Preparing a turkey breast is as easy as brine, dredge, and fry. Follow these simple steps and you'll have this bird done.
Hot Fried Turkey
- For the Brine:
- 2 quarts Water
- 1/2 cup Hot Sauce
- 1/2 cup Kosher Salt
- 1/2 cup Sugar
- 1 Turkey Breast (both sides; cut into 8 pieces)
- For the Spiced Oil:
- 3 tablespoons Vegetable Oil (plus more for frying)
- 2 tablespoons Cayenne Pepper
- 1 teaspoon Paprika
- 2 teaspoons Red Pepper Flakes
- 2 teaspoons Salt
- 1/2 teaspoon Garlic Powder
- 1 teaspoon Sugar
- 3 cups All-Purpose Flour
- 1 teaspoon Salt
- 1 teaspoon Fresh Cracked Pepper
- For the Brine: Whisk water, hot sauce, salt and sugar in a bowl until salt and sugar dissolve. Add turkey and refrigerate at least 1 hour.

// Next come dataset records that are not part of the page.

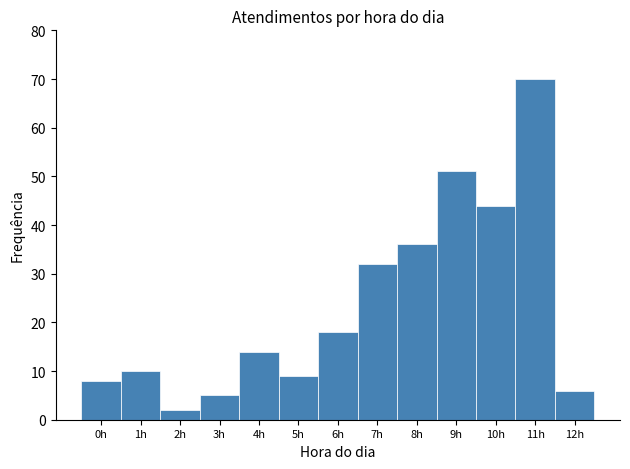

Which range on the x-axis has the tallest bar?

10.5 to 11.5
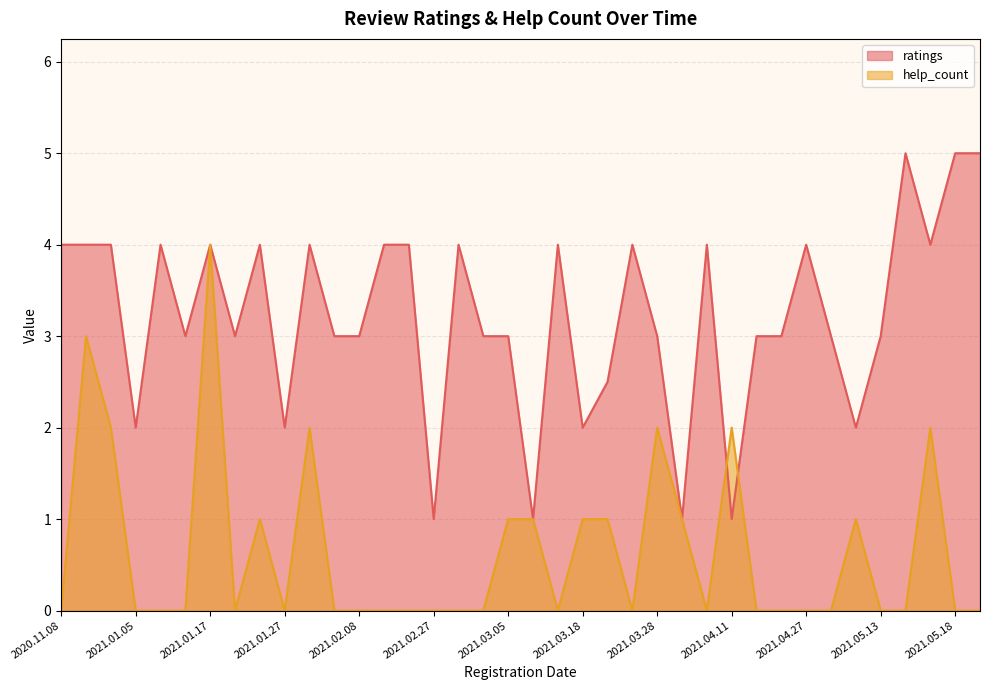

At which category does help_count reach its first local peak?

2020.12.14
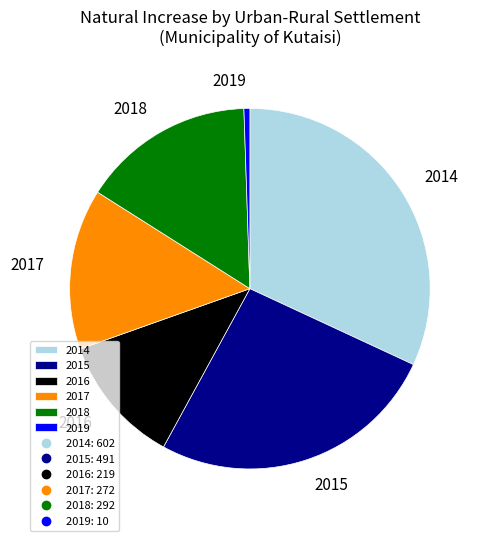

Does any single category account for the majority?

No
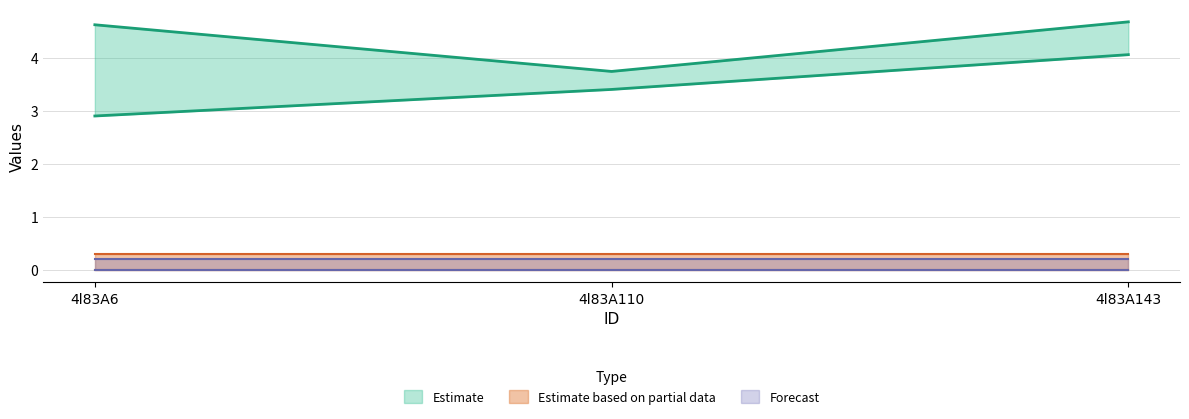

How many lines are shown in the chart?

6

- In a large Dutch oven heat oil to 325 degrees.
- For the Spiced Oil: Heat 3 tablespoons oil in small saucepan over medium heat until simmering. Add cayenne, paprika, red pepper flakes, salt, garlic powder and sugar. Cook until fragrant, about 30 seconds. Transfer to a small bowl.
- Pour brine off turkey and pat dry. Arrange on a wire rack in a single layer.
- For Dredging: In a medium bowl, combine dredging ingredients. Put flour mixture in mesh strainer and dust turkey lightly on both sides. Transfer turkey to a rimmed plate and allow to air dry in the refrigerator for 1 hour.
- Remove turkey from the refrigerator and return to the wire rack. Dust heavily with flour and then press to help cake on the flour for extra crispiness.
- Fry turkey in preheated oil until it reaches an internal temperature of 160 degrees, about 8-10 minutes. Remove to a clean wire rack.
- Before serving heat oil to 375 and fry turkey just until golden, about 5-6 minutes. Remove to a paper towel lined plate. Serve with a drizzle of spiced oil.